More skilled players can also map abilities and squad members to different buttons, allowing for commands to be issued on the fly. This blend of sauntering, slow-paced combat and real-time, lightning quick action eliminates the rigidity found in other shooters and allows for many different strategies to be used, especially when you factor in the choice of which teammates to take into battle and the weapons that they carry. The RPG style levelling-up system also adds depth to the combat, with players given points to spend on new powers and abilities. It's a blurring of genres that has often hampered other games but works so wonderfully in this instance.
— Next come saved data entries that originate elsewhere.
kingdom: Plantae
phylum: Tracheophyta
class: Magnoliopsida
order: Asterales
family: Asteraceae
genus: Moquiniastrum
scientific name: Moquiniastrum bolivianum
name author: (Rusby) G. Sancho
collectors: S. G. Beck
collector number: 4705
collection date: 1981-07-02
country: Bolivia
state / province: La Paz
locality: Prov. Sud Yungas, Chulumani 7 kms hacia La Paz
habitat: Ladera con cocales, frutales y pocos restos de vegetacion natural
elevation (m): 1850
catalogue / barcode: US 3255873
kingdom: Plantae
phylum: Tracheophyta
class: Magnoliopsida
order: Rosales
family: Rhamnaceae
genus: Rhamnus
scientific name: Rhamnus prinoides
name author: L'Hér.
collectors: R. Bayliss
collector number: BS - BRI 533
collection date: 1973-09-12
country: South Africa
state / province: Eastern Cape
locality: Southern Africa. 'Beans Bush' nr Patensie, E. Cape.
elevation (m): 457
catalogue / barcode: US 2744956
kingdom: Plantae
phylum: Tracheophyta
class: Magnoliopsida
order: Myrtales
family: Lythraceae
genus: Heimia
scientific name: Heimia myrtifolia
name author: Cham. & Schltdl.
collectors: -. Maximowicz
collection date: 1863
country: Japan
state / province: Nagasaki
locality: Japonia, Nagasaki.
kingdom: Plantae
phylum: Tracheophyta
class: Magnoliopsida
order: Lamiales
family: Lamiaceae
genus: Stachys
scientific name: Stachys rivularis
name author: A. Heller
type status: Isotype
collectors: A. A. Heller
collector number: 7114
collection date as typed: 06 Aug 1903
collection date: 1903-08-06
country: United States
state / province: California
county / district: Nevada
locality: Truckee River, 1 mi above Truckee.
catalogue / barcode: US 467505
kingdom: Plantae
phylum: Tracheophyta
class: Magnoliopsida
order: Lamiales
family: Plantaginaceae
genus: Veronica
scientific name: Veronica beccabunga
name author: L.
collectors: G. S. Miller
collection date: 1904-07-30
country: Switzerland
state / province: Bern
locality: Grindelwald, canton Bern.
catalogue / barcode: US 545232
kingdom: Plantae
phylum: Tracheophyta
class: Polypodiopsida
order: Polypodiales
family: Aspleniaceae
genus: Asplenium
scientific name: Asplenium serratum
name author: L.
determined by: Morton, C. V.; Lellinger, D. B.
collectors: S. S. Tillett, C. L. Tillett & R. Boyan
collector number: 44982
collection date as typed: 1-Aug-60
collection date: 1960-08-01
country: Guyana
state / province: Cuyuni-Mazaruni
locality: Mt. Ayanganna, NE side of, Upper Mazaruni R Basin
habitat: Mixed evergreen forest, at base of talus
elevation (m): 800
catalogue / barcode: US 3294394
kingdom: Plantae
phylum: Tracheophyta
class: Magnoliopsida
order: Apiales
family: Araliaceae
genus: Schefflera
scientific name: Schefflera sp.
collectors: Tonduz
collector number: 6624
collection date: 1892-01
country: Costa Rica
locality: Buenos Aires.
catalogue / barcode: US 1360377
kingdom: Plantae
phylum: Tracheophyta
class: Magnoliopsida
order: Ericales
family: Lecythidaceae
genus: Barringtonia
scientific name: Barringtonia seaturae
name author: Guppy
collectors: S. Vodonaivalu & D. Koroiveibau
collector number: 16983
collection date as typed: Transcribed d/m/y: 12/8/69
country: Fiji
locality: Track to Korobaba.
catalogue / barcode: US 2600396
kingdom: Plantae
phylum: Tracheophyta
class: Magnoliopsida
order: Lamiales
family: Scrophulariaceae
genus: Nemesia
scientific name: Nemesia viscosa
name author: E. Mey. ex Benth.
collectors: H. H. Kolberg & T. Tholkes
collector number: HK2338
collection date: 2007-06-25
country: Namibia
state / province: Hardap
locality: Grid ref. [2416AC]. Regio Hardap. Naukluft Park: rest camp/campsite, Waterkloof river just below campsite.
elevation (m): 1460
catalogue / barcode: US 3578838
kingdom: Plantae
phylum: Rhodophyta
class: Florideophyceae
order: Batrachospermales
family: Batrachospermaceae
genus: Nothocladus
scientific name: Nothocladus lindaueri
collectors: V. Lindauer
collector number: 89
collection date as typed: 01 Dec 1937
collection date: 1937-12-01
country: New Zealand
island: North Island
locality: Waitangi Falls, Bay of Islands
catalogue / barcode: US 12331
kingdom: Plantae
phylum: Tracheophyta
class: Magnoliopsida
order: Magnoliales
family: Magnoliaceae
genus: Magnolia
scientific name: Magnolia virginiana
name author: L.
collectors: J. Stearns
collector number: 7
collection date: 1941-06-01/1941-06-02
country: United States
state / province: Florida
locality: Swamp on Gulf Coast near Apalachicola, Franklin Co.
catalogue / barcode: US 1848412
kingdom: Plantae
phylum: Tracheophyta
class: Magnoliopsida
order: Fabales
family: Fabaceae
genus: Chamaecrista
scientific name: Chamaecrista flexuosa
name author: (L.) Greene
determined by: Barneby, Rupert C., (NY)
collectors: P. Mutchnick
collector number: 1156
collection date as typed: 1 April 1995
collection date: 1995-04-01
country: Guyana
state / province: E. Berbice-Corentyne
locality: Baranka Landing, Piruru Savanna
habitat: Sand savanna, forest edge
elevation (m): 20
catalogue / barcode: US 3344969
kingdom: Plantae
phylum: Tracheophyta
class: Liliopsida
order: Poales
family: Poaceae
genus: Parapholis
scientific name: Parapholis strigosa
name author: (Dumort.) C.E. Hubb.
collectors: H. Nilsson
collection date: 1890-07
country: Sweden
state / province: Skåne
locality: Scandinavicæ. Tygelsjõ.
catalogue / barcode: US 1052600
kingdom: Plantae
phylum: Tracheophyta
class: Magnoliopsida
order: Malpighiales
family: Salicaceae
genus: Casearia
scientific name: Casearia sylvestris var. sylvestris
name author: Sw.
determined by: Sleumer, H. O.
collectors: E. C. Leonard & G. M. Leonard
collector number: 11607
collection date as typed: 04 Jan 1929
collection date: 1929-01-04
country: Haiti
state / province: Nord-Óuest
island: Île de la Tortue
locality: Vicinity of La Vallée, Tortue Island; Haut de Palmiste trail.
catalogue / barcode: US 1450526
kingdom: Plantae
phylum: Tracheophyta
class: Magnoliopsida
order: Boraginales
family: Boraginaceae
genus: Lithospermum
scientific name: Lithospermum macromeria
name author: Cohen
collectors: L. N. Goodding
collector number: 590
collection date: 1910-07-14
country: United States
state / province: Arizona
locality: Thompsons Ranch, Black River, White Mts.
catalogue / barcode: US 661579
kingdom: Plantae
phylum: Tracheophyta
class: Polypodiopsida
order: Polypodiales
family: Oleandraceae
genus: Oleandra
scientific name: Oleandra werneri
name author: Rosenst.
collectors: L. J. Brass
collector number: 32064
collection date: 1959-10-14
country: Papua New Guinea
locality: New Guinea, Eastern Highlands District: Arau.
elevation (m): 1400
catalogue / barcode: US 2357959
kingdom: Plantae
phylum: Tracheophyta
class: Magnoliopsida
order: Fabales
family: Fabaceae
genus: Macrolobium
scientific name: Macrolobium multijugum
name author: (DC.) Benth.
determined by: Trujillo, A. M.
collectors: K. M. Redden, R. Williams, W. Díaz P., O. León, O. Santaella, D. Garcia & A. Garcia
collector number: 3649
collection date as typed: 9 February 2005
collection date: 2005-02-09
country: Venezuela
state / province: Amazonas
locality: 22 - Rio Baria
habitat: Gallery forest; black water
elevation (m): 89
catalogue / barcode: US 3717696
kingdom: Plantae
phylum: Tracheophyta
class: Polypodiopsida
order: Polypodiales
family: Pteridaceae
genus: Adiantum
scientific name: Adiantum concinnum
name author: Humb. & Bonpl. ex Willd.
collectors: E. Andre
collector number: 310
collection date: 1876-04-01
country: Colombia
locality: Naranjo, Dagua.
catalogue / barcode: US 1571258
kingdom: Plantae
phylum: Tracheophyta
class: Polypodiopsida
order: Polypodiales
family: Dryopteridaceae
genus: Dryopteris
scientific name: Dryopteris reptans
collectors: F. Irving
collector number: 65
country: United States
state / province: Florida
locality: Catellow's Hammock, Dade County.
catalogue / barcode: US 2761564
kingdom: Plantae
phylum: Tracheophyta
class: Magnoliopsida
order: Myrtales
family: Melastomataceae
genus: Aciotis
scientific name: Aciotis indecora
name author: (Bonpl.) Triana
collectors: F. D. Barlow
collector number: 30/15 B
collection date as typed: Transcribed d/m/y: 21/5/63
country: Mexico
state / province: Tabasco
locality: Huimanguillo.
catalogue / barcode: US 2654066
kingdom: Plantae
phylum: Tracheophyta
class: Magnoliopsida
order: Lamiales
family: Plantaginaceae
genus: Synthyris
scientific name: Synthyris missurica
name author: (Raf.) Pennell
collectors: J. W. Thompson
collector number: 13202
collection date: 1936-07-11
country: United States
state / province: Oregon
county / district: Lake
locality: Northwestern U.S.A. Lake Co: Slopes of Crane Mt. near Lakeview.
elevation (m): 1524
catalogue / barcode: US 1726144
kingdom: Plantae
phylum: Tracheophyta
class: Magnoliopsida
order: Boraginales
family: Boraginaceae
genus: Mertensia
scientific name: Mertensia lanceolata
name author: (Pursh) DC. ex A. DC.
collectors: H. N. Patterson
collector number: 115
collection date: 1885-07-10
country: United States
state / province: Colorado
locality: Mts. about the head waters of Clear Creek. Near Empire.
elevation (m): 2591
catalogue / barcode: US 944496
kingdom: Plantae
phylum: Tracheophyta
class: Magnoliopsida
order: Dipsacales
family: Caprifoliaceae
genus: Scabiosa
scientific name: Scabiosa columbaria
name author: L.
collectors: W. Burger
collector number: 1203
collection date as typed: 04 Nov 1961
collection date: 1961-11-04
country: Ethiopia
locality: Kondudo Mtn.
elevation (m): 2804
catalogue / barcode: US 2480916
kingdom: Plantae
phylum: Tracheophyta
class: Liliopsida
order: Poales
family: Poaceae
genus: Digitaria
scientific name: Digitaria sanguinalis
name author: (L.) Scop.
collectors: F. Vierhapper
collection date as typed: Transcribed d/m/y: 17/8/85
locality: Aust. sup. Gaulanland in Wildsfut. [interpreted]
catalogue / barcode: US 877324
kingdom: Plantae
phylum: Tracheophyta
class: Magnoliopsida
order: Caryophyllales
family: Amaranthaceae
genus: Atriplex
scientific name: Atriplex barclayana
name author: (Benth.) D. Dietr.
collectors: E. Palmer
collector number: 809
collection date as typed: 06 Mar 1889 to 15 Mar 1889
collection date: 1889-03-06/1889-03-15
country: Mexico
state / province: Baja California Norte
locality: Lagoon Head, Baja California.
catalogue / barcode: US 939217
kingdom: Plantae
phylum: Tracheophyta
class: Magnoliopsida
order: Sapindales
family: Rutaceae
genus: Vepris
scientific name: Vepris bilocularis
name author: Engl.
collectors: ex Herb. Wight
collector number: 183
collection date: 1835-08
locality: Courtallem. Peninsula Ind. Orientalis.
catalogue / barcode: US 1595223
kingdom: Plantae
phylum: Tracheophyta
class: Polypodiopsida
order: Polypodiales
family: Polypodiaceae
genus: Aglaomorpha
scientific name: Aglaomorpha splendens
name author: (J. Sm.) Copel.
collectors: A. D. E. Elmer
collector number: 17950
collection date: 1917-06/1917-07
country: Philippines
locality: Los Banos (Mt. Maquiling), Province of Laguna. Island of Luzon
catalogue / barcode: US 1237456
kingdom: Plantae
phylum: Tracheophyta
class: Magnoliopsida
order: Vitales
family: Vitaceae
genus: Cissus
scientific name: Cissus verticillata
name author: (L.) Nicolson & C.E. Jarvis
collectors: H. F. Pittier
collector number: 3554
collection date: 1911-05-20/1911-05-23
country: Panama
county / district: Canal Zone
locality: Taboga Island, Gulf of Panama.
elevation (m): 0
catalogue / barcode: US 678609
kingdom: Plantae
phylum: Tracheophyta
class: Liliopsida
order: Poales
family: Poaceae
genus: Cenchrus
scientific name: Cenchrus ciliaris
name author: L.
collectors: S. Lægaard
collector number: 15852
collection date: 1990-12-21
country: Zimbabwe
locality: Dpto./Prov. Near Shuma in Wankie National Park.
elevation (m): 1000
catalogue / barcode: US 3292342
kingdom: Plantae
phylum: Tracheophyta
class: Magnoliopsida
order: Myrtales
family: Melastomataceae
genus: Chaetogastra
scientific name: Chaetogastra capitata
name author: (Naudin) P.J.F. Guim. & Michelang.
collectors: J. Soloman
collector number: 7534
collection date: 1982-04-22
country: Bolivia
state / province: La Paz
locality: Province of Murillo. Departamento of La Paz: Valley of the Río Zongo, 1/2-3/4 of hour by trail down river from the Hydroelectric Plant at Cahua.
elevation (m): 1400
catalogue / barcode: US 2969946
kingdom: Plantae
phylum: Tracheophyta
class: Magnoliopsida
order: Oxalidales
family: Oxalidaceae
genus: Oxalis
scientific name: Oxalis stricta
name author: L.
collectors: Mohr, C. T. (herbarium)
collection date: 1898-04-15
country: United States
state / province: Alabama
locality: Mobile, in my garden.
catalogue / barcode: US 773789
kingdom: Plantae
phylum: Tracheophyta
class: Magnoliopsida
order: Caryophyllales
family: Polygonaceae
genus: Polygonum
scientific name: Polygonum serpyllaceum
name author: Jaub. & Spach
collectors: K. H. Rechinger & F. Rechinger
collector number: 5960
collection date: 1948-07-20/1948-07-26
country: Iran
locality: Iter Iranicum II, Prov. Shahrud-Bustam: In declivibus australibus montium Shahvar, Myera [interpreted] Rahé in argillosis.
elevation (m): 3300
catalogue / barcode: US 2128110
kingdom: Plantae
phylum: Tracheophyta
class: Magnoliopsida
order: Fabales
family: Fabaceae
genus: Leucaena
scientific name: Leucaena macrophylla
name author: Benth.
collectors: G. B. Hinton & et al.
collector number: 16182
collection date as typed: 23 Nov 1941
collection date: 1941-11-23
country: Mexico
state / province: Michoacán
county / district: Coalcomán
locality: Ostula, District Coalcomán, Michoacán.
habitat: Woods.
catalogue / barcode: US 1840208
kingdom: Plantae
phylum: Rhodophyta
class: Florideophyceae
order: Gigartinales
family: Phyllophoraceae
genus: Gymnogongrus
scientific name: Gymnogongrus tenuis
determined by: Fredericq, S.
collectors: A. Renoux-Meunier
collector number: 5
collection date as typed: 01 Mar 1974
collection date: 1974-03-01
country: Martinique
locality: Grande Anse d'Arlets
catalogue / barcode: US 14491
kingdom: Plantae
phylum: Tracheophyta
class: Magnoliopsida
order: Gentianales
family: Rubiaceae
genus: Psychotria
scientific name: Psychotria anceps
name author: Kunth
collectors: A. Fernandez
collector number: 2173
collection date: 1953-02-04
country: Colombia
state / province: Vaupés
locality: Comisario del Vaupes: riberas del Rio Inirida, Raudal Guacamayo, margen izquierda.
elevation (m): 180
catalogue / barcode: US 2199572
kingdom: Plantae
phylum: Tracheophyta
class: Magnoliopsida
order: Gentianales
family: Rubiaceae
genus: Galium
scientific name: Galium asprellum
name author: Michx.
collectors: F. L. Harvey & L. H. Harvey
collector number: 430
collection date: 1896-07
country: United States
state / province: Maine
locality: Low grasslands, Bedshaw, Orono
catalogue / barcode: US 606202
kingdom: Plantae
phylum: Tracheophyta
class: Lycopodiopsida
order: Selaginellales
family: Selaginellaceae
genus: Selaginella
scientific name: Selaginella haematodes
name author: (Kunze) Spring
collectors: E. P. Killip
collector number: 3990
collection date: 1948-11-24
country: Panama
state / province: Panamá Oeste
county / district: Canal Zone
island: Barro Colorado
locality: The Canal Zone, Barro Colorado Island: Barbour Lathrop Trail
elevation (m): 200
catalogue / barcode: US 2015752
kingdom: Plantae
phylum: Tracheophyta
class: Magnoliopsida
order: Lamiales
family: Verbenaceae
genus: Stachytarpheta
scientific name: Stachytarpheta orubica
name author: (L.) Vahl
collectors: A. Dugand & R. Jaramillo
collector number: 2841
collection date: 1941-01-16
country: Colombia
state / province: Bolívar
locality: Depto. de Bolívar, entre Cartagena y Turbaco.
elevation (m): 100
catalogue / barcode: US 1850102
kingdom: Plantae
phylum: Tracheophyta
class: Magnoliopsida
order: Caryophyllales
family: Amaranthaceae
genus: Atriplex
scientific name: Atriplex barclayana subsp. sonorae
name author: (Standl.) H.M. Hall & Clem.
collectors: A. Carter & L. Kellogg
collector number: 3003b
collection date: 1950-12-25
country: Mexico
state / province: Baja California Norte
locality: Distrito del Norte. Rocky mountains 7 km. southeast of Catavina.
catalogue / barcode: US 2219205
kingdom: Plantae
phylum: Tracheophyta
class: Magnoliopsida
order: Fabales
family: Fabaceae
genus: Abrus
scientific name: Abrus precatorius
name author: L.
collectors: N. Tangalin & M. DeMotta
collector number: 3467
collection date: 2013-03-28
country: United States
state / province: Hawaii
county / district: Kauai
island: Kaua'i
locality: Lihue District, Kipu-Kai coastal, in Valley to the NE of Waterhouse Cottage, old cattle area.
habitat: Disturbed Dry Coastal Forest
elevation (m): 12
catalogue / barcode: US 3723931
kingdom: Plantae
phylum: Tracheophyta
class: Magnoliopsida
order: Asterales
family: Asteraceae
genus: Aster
Perhaps the only suspect feature in the game is the rather dull and time consuming mineral mining. It's slightly disappointing and deceptive when you see the size of the galaxy map only to realise that many of the planets are technically out of bounds and may only be scanned in order to mine resources to aid with the creation of new weapons, armour and items. Also, the graphics are largely smooth and sharp - surprisingly so in fact - but occasionally (and in particular during some vehicle sections), the textures leave a little bit to be desired. Speaking of the environments, as with any sci-fi, space title, there are instances when certain space station interiors seem a little dull and generic, but even this is largely (and again surprisingly) a rare problem, as most of the surroundings are visually diverse and aesthetically pleasing.
In a game of this scale and size, the problems are relatively minor and are heavily outweighed by the positives. The combat system, the narrative, the branching conversations and the meshing of multiple genres sets Mass Effect 2 apart from almost every other game, resulting in a title that will entertain for hours and can be replayed over and over with different outcomes. Considering all of the extras that the PS3 version includes, it's fair to say that this is the definitive version of the title and proves that good things, nay great things, really do come to those who wait.